After 18 years in tech, I’ve seen documentation fail in almost every way possible. From outdated wikis that no one reads to massive Google Doc graveyards that make your eyes glaze over. But I’ve also discovered what actually works. Here’s the real deal on documentation that people will actually use.
The Hard Truth About Documentation
Let’s be honest: most engineering documentation is terrible. Not because engineers can’t write (though some of us certainly prefer code), but because we’re thinking about documentation all wrong. We treat it like a checkbox to tick off rather than a tool to help our teams move faster.
Video Documentation: The Game Changer
Here’s my “personal fav” approach that has consistently worked: Record short, focused videos. Why?
- It’s faster to create. You can record a 5-minute technical deep-dive in… well, 5 minutes. Writing that same content might take an hour.
- People actually consume it. Engineers are more likely to watch a quick video showing how to set up a local environment than read a 20-page setup guide.
- It captures context you can’t write. When you’re explaining why you made certain architectural decisions, tone and emphasis matter.
The Documentation Stack That Actually Works
Here’s my hierarchy of documentation, from most to least important:
1. README.md Files
- Lives with the code
- Explains how to get started
- Lists core dependencies
- Shows basic usage examples
- Must be maintained or CI fails
2. Quick Video Walkthroughs
- 5-10 minutes max
- One specific topic per video
- Screen recording + voice explanation
- Perfect for:
- Debugging common issues
- Setting up development environments
- Walking through new features
- Explaining architectural decisions
3. Living Architecture Documents
- High-level system design
- Core architectural decisions
- Update when major changes happen
- Keep it brief – link to videos for details
4. Runbooks
- Step-by-step emergency procedures
- Must be tested regularly
- Include common failure scenarios
- Link to monitoring dashboards
Make Documentation Actually Maintainable
Here’s what I’ve learned about keeping docs alive:
- Treat documentation like code:
- Version control it
- Review it during PRs
- Test it (yes, really)
- Delete it when it’s obsolete – make sure you have a forcing function to revisit old docs
- Write less, but better:
- One source of truth
- Link don’t copy
- Update or delete
- No “TODO” sections (we all know they never get done)
The Documentation Workflow That Works
Here’s my actual process for creating documentation that sticks:
- Start with a video:
- Record yourself explaining the concept – I use OBS since it’s free and lets me record myself, my screen, and pairs nicely with a StreamDeck that I use to do everything in a single cut.
- Share with the team
- Get feedback
- Iterate if needed (I use FinalCut Pro to edit my videos, but I try to make net-new videos if possible)
- Extract key points:
- Turn video insights into bullet points, link to timestamps in your video.
- Add to README or architecture doc
- Link to the video for details
- Create runbooks from real incidents:
- Document while solving problems
- Update with each new incident
- Include links to relevant videos
Common Documentation Pitfalls to Avoid
Don’t make these mistakes I’ve seen kill documentation efforts:
- The “Someone Else Will Do It” Trap
- If you’re working on it, you document it
- No exceptions
- The “I’ll Document It Later” Lie
- Document while you work
- Use screen recording to capture your process
- It’s never “later”
- Add a calendar invite for an hour in your own calendar to make sure it gets done, set it to recurring on a daily basis as your reminder.
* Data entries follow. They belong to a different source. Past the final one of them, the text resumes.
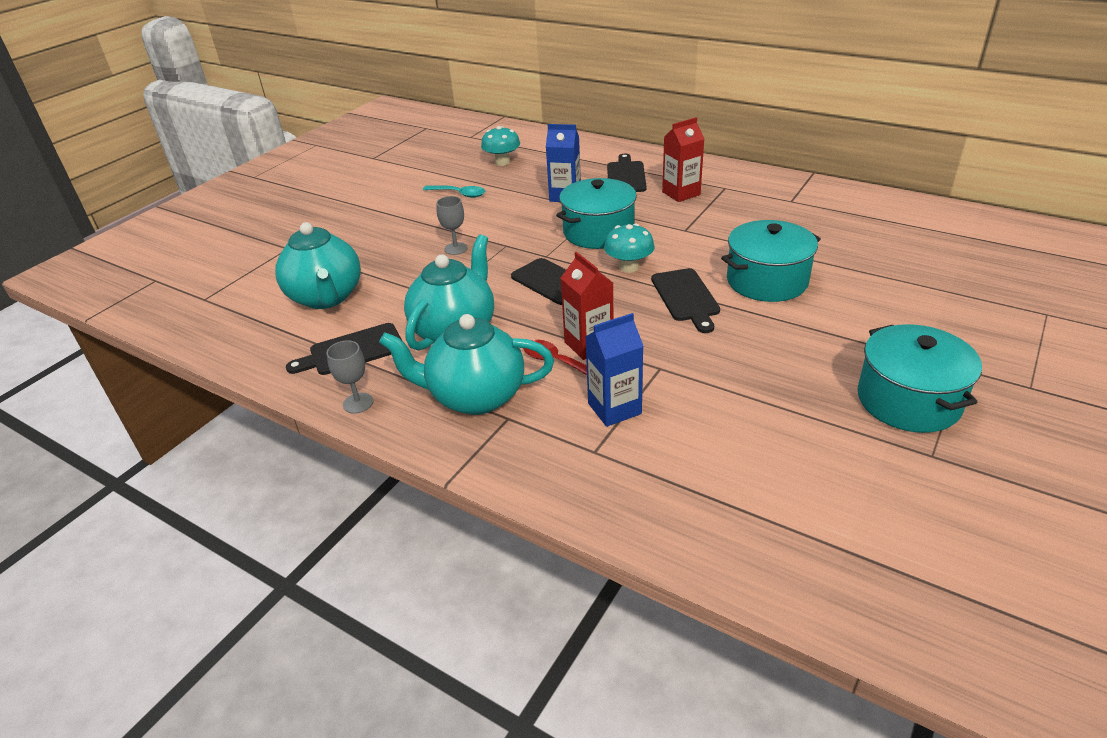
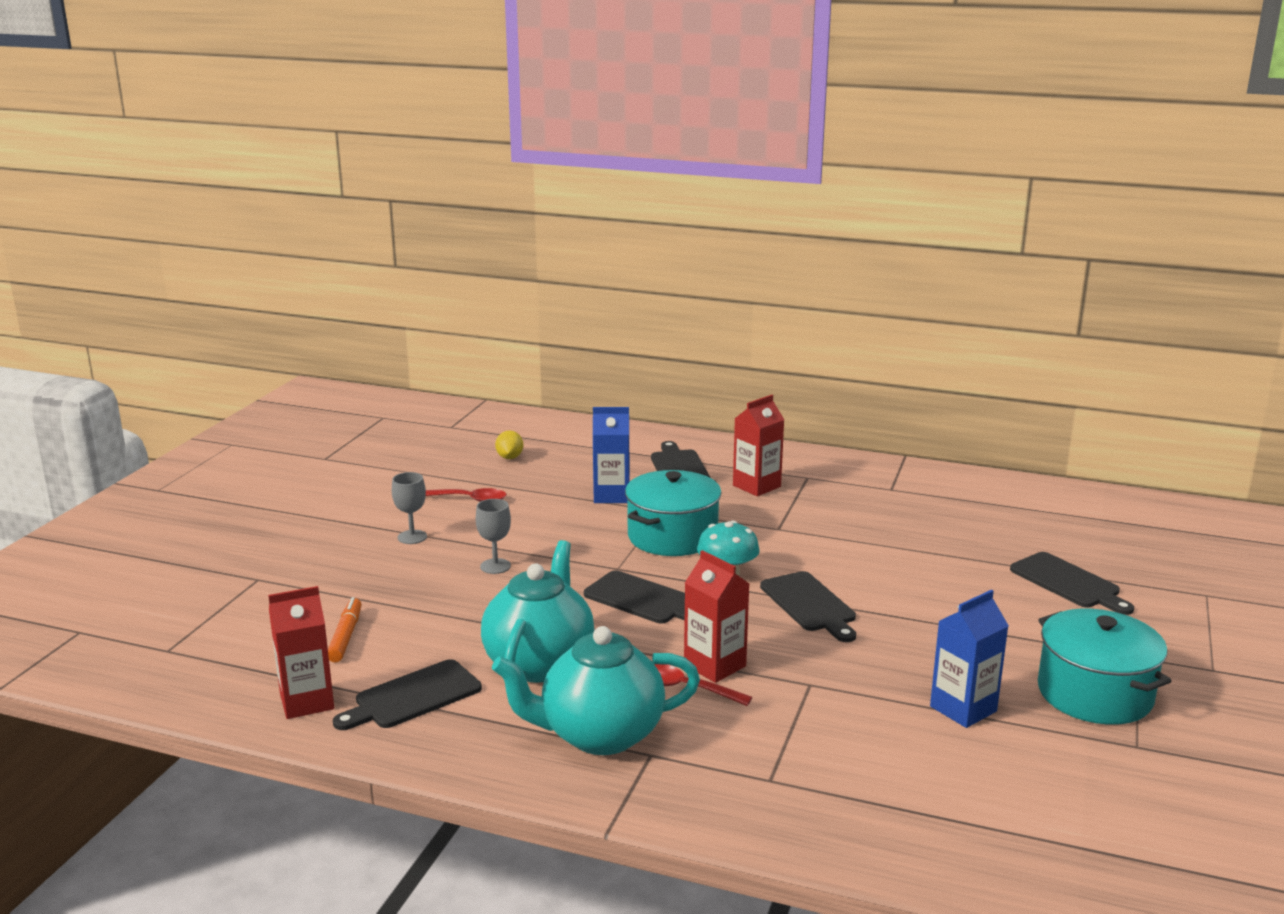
camera: 15 degrees left, 15 degrees down
turquoise teapot [275,222,361,309] -> orange marker [328,597,362,662]
grey goblet [327,340,373,414] -> grey goblet moved to [392,472,427,544]
turquoise spoon [423,185,485,198] -> red spoon [426,488,506,502]
turquoise mushroom [481,126,520,166] -> yellow lemon [495,430,523,459]
blue carton [585,313,643,427] -> blue carton moved to [930,590,1009,728]
turquoise pot [721,220,821,302] -> none
none -> red carton [268,586,334,719]
none -> black cutting board [1010,552,1134,615]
- The “Everyone Knows This” Fallacy
- New team members exist
- Future you will forget as your brain attic gets cluttered with more stuff
- Document the obvious, it’s not obvious to everyone – teaching others will help you retain and learn too
Make Your Documentation Count
Here’s what I tell every team I work with:
- If you’re explaining something more than once, record it
- If you’re recording it, keep it under 10 minutes. Don’t record meetings, be purposeful about what you record, meetings and questions can drone on, but your succinct video is to the point – you can always have follow-up meetings to chat live about something.
- If you’re writing it, make it searchable – search and AI-generated content from what you make now is going to be commonplace in the next 5 years.
- If it’s not maintained, delete it
The Bottom Line
Documentation isn’t about writing novels. It’s about helping your team move faster and making your systems more maintainable. Start with videos, keep your docs close to your code, and ruthlessly delete anything that’s not providing value.